**Saved data entries**

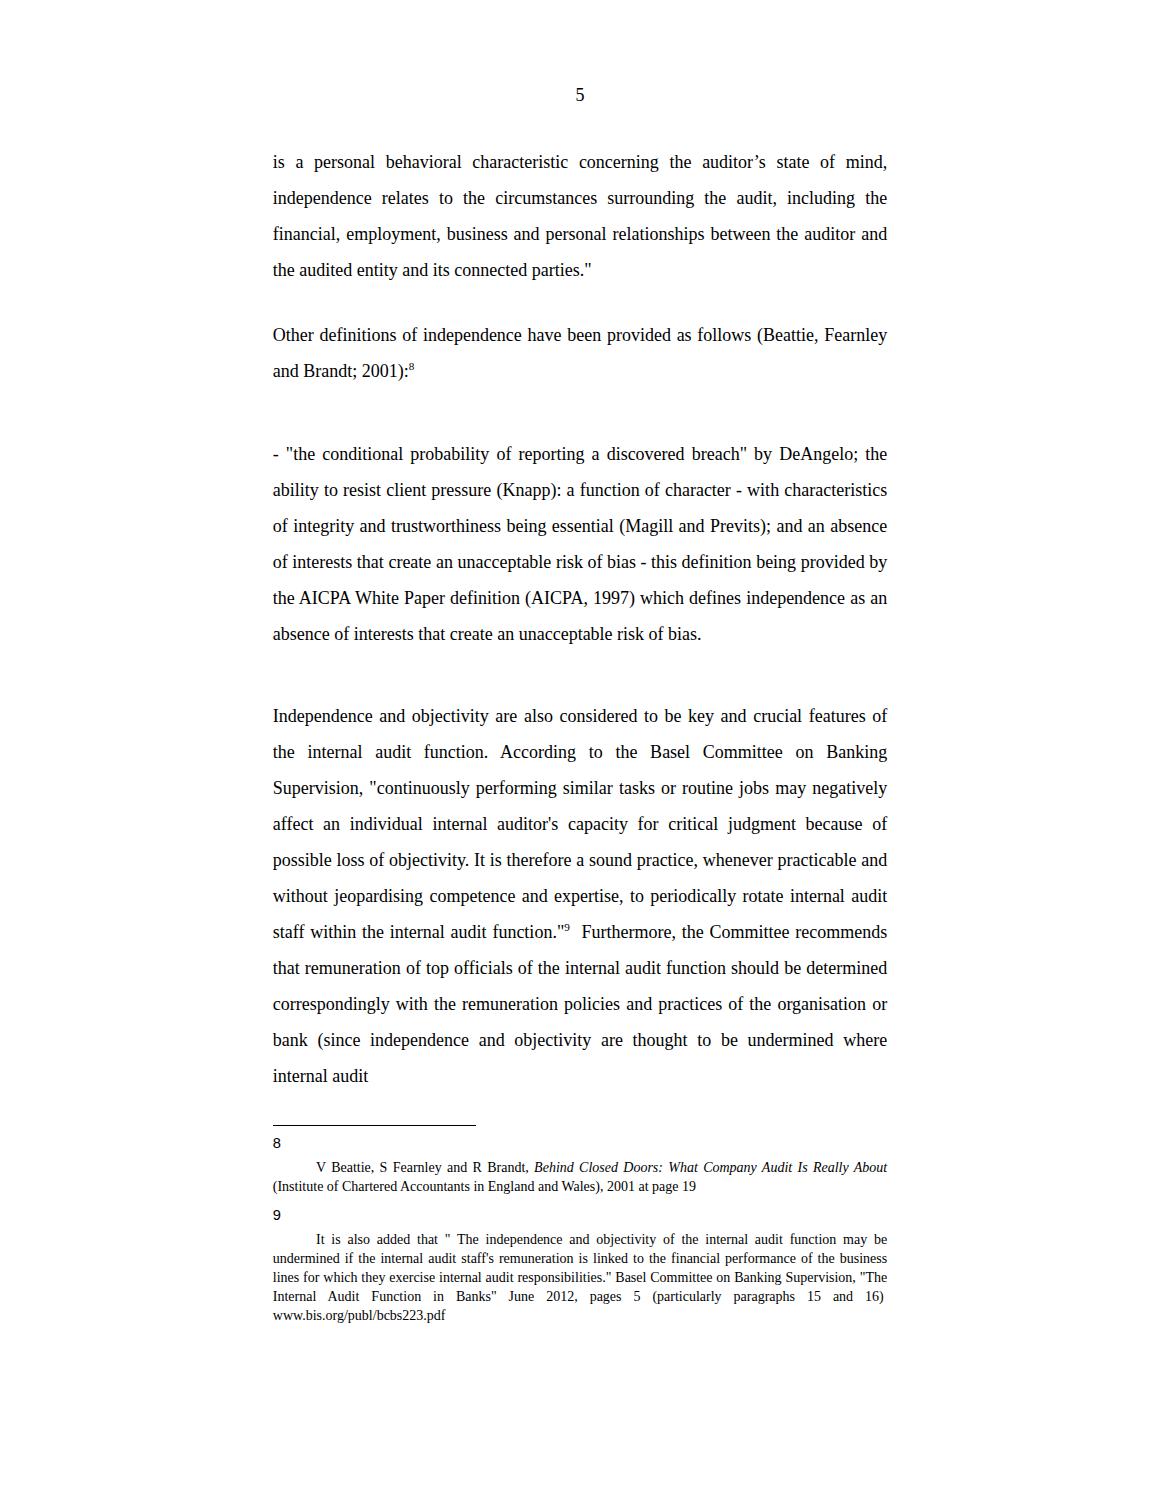5
is a personal behavioral characteristic concerning the auditor’s state of mind, independence relates to the circumstances surrounding the audit, including the financial, employment, business and personal relationships between the auditor and the audited entity and its connected parties."
Other definitions of independence have been provided as follows (Beattie, Fearnley and Brandt; 2001):8
- "the conditional probability of reporting a discovered breach" by DeAngelo; the ability to resist client pressure (Knapp): a function of character - with characteristics of integrity and trustworthiness being essential (Magill and Previts); and an absence of interests that create an unacceptable risk of bias - this definition being provided by the AICPA White Paper definition (AICPA, 1997) which defines independence as an absence of interests that create an unacceptable risk of bias.
Independence and objectivity are also considered to be key and crucial features of the internal audit function. According to the Basel Committee on Banking Supervision, "continuously performing similar tasks or routine jobs may negatively affect an individual internal auditor's capacity for critical judgment because of possible loss of objectivity. It is therefore a sound practice, whenever practicable and without jeopardising competence and expertise, to periodically rotate internal audit staff within the internal audit function."9 Furthermore, the Committee recommends that remuneration of top officials of the internal audit function should be determined correspondingly with the remuneration policies and practices of the organisation or bank (since independence and objectivity are thought to be undermined where internal audit
8
V Beattie, S Fearnley and R Brandt, Behind Closed Doors: What Company Audit Is Really About (Institute of Chartered Accountants in England and Wales), 2001 at page 19
9
It is also added that " The independence and objectivity of the internal audit function may be undermined if the internal audit staff's remuneration is linked to the financial performance of the business lines for which they exercise internal audit responsibilities." Basel Committee on Banking Supervision, "The Internal Audit Function in Banks" June 2012, pages 5 (particularly paragraphs 15 and 16) www.bis.org/publ/bcbs223.pdf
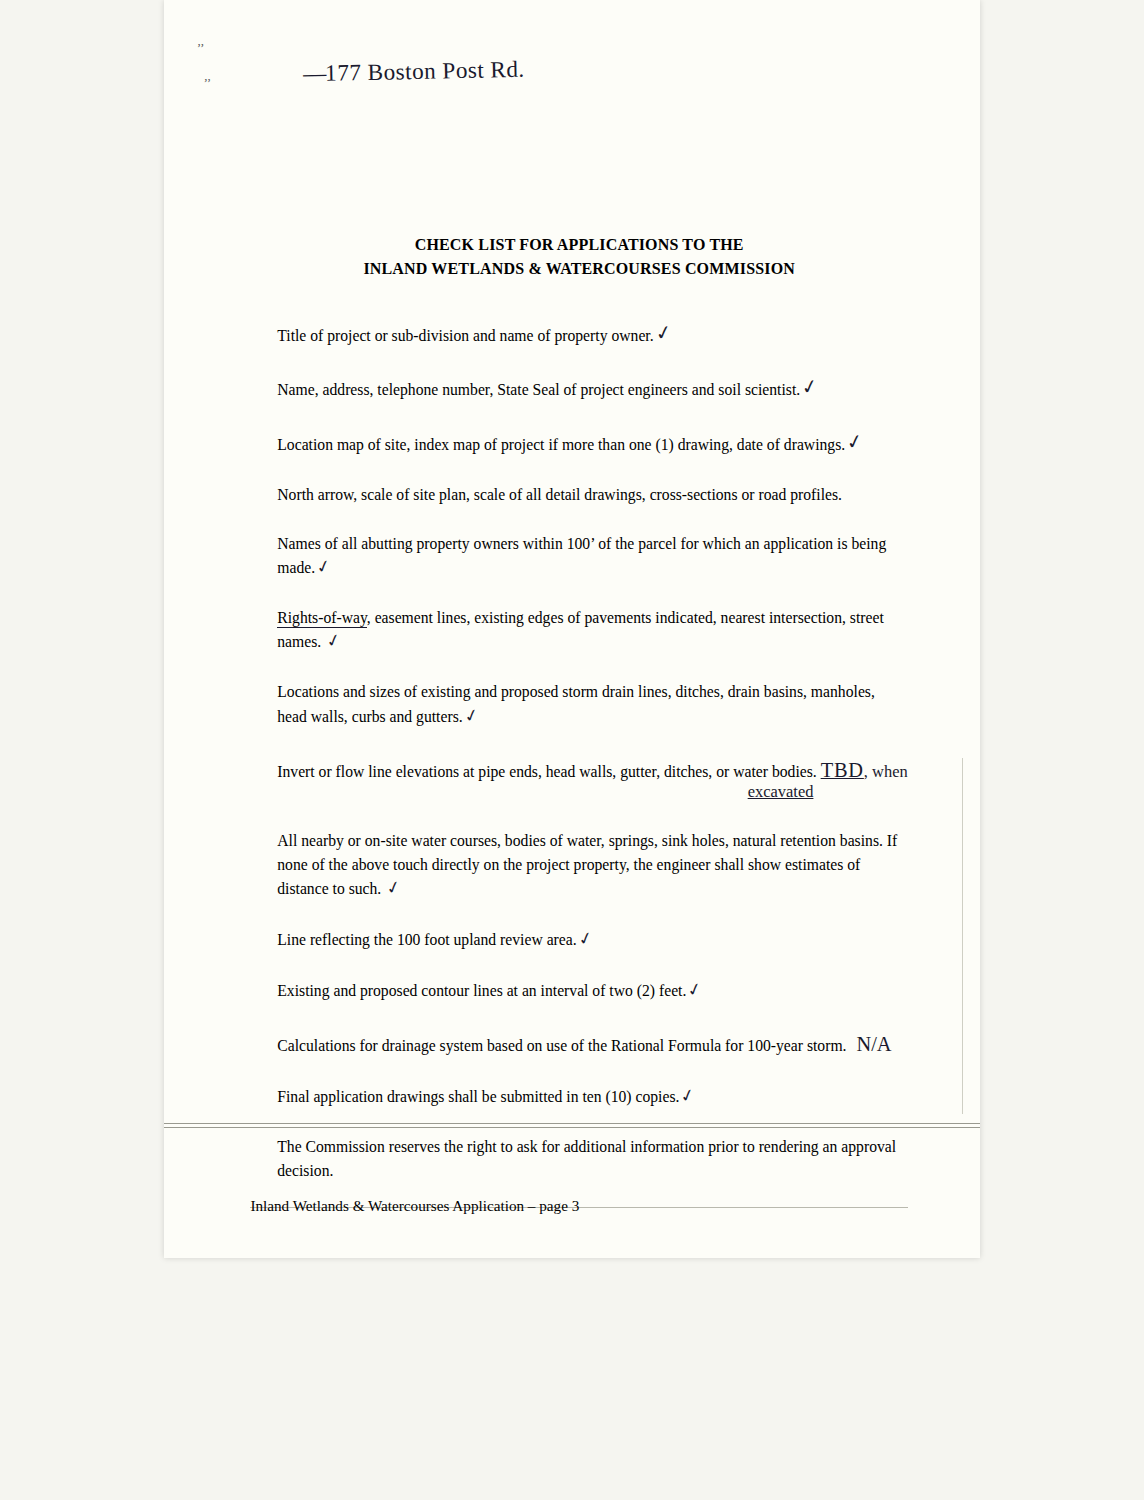,, ,,
—177 Boston Post Rd.
CHECK LIST FOR APPLICATIONS TO THE
INLAND WETLANDS & WATERCOURSES COMMISSION
Title of project or sub-division and name of property owner.✓
Name, address, telephone number, State Seal of project engineers and soil scientist.✓
Location map of site, index map of project if more than one (1) drawing, date of drawings.✓
North arrow, scale of site plan, scale of all detail drawings, cross-sections or road profiles.
Names of all abutting property owners within 100’ of the parcel for which an application is being made.✓
Rights-of-way, easement lines, existing edges of pavements indicated, nearest intersection, street names. ✓
Locations and sizes of existing and proposed storm drain lines, ditches, drain basins, manholes, head walls, curbs and gutters.✓
Invert or flow line elevations at pipe ends, head walls, gutter, ditches, or water bodies. TBD, when excavated
All nearby or on-site water courses, bodies of water, springs, sink holes, natural retention basins. If none of the above touch directly on the project property, the engineer shall show estimates of distance to such. ✓
Line reflecting the 100 foot upland review area.✓
Existing and proposed contour lines at an interval of two (2) feet.✓
Calculations for drainage system based on use of the Rational Formula for 100-year storm. N/A
Final application drawings shall be submitted in ten (10) copies.✓
The Commission reserves the right to ask for additional information prior to rendering an approval decision.
Inland Wetlands & Watercourses Application – page 3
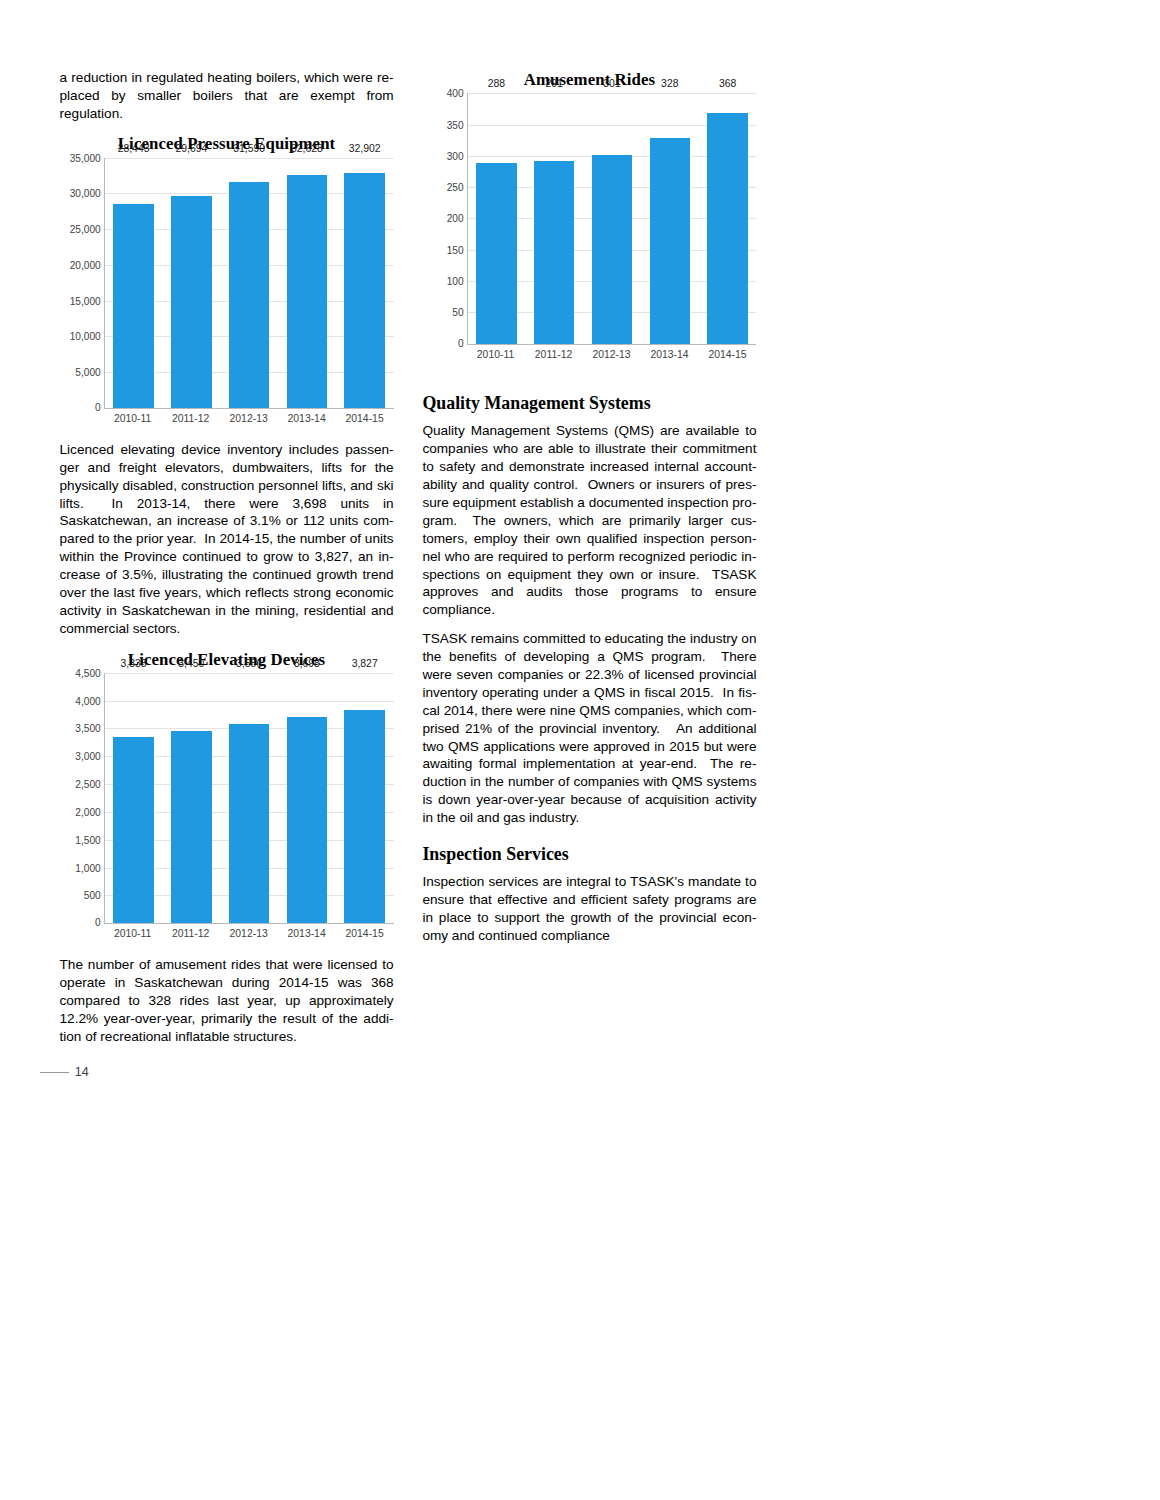a reduction in regulated heating boilers, which were replaced by smaller boilers that are exempt from regulation.
Licenced Pressure Equipment
35,000
30,000
25,000
20,000
15,000
10,000
5,000
0
28,443
29,694
31,590
32,628
32,902
2010-112011-122012-132013-142014-15
Licenced elevating device inventory includes passenger and freight elevators, dumbwaiters, lifts for the physically disabled, construction personnel lifts, and ski lifts. In 2013-14, there were 3,698 units in Saskatchewan, an increase of 3.1% or 112 units compared to the prior year. In 2014-15, the number of units within the Province continued to grow to 3,827, an increase of 3.5%, illustrating the continued growth trend over the last five years, which reflects strong economic activity in Saskatchewan in the mining, residential and commercial sectors.
Licenced Elevating Devices
4,500
4,000
3,500
3,000
2,500
2,000
1,500
1,000
500
0
3,338
3,450
3,586
3,698
3,827
2010-112011-122012-132013-142014-15
The number of amusement rides that were licensed to operate in Saskatchewan during 2014-15 was 368 compared to 328 rides last year, up approximately 12.2% year-over-year, primarily the result of the addition of recreational inflatable structures.
Amusement Rides
400
350
300
250
200
150
100
50
0
288
291
301
328
368
2010-112011-122012-132013-142014-15
Quality Management Systems
Quality Management Systems (QMS) are available to companies who are able to illustrate their commitment to safety and demonstrate increased internal accountability and quality control. Owners or insurers of pressure equipment establish a documented inspection program. The owners, which are primarily larger customers, employ their own qualified inspection personnel who are required to perform recognized periodic inspections on equipment they own or insure. TSASK approves and audits those programs to ensure compliance.
TSASK remains committed to educating the industry on the benefits of developing a QMS program. There were seven companies or 22.3% of licensed provincial inventory operating under a QMS in fiscal 2015. In fiscal 2014, there were nine QMS companies, which comprised 21% of the provincial inventory. An additional two QMS applications were approved in 2015 but were awaiting formal implementation at year-end. The reduction in the number of companies with QMS systems is down year-over-year because of acquisition activity in the oil and gas industry.
Inspection Services
Inspection services are integral to TSASK's mandate to ensure that effective and efficient safety programs are in place to support the growth of the provincial economy and continued compliance
14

**What to do**
Your answer must be an exact copy of the records, free of images.

**Solution for this exercise**
5
is a personal behavioral characteristic concerning the auditor’s state of mind, independence relates to the circumstances surrounding the audit, including the financial, employment, business and personal relationships between the auditor and the audited entity and its connected parties."
Other definitions of independence have been provided as follows (Beattie, Fearnley and Brandt; 2001):8
- "the conditional probability of reporting a discovered breach" by DeAngelo; the ability to resist client pressure (Knapp): a function of character - with characteristics of integrity and trustworthiness being essential (Magill and Previts); and an absence of interests that create an unacceptable risk of bias - this definition being provided by the AICPA White Paper definition (AICPA, 1997) which defines independence as an absence of interests that create an unacceptable risk of bias.
Independence and objectivity are also considered to be key and crucial features of the internal audit function. According to the Basel Committee on Banking Supervision, "continuously performing similar tasks or routine jobs may negatively affect an individual internal auditor's capacity for critical judgment because of possible loss of objectivity. It is therefore a sound practice, whenever practicable and without jeopardising competence and expertise, to periodically rotate internal audit staff within the internal audit function."9 Furthermore, the Committee recommends that remuneration of top officials of the internal audit function should be determined correspondingly with the remuneration policies and practices of the organisation or bank (since independence and objectivity are thought to be undermined where internal audit
8
V Beattie, S Fearnley and R Brandt, Behind Closed Doors: What Company Audit Is Really About (Institute of Chartered Accountants in England and Wales), 2001 at page 19
9
It is also added that " The independence and objectivity of the internal audit function may be undermined if the internal audit staff's remuneration is linked to the financial performance of the business lines for which they exercise internal audit responsibilities." Basel Committee on Banking Supervision, "The Internal Audit Function in Banks" June 2012, pages 5 (particularly paragraphs 15 and 16) www.bis.org/publ/bcbs223.pdf
,, ,,
—177 Boston Post Rd.
CHECK LIST FOR APPLICATIONS TO THE
INLAND WETLANDS & WATERCOURSES COMMISSION
Title of project or sub-division and name of property owner.✓
Name, address, telephone number, State Seal of project engineers and soil scientist.✓
Location map of site, index map of project if more than one (1) drawing, date of drawings.✓
North arrow, scale of site plan, scale of all detail drawings, cross-sections or road profiles.
Names of all abutting property owners within 100’ of the parcel for which an application is being made.✓
Rights-of-way, easement lines, existing edges of pavements indicated, nearest intersection, street names. ✓
Locations and sizes of existing and proposed storm drain lines, ditches, drain basins, manholes, head walls, curbs and gutters.✓
Invert or flow line elevations at pipe ends, head walls, gutter, ditches, or water bodies. TBD, when excavated
All nearby or on-site water courses, bodies of water, springs, sink holes, natural retention basins. If none of the above touch directly on the project property, the engineer shall show estimates of distance to such. ✓
Line reflecting the 100 foot upland review area.✓
Existing and proposed contour lines at an interval of two (2) feet.✓
Calculations for drainage system based on use of the Rational Formula for 100-year storm. N/A
Final application drawings shall be submitted in ten (10) copies.✓
The Commission reserves the right to ask for additional information prior to rendering an approval decision.
Inland Wetlands & Watercourses Application – page 3
a reduction in regulated heating boilers, which were replaced by smaller boilers that are exempt from regulation.
Licenced Pressure Equipment
35,000
30,000
25,000
20,000
15,000
10,000
5,000
0
28,443
29,694
31,590
32,628
32,902
2010-112011-122012-132013-142014-15
Licenced elevating device inventory includes passenger and freight elevators, dumbwaiters, lifts for the physically disabled, construction personnel lifts, and ski lifts. In 2013-14, there were 3,698 units in Saskatchewan, an increase of 3.1% or 112 units compared to the prior year. In 2014-15, the number of units within the Province continued to grow to 3,827, an increase of 3.5%, illustrating the continued growth trend over the last five years, which reflects strong economic activity in Saskatchewan in the mining, residential and commercial sectors.
Licenced Elevating Devices
4,500
4,000
3,500
3,000
2,500
2,000
1,500
1,000
500
0
3,338
3,450
3,586
3,698
3,827
2010-112011-122012-132013-142014-15
The number of amusement rides that were licensed to operate in Saskatchewan during 2014-15 was 368 compared to 328 rides last year, up approximately 12.2% year-over-year, primarily the result of the addition of recreational inflatable structures.
Amusement Rides
400
350
300
250
200
150
100
50
0
288
291
301
328
368
2010-112011-122012-132013-142014-15
Quality Management Systems
Quality Management Systems (QMS) are available to companies who are able to illustrate their commitment to safety and demonstrate increased internal accountability and quality control. Owners or insurers of pressure equipment establish a documented inspection program. The owners, which are primarily larger customers, employ their own qualified inspection personnel who are required to perform recognized periodic inspections on equipment they own or insure. TSASK approves and audits those programs to ensure compliance.
TSASK remains committed to educating the industry on the benefits of developing a QMS program. There were seven companies or 22.3% of licensed provincial inventory operating under a QMS in fiscal 2015. In fiscal 2014, there were nine QMS companies, which comprised 21% of the provincial inventory. An additional two QMS applications were approved in 2015 but were awaiting formal implementation at year-end. The reduction in the number of companies with QMS systems is down year-over-year because of acquisition activity in the oil and gas industry.
Inspection Services
Inspection services are integral to TSASK's mandate to ensure that effective and efficient safety programs are in place to support the growth of the provincial economy and continued compliance
14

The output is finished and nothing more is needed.